Start of Data excerpts

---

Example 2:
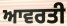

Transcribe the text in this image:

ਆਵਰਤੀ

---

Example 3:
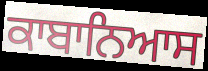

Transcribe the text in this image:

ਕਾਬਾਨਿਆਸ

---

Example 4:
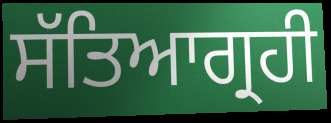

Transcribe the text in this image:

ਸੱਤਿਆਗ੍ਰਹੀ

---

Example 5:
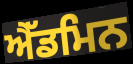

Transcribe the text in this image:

End of Data excerpts

From the listing above, work out the number of lines that contain "Example" and give only that.

4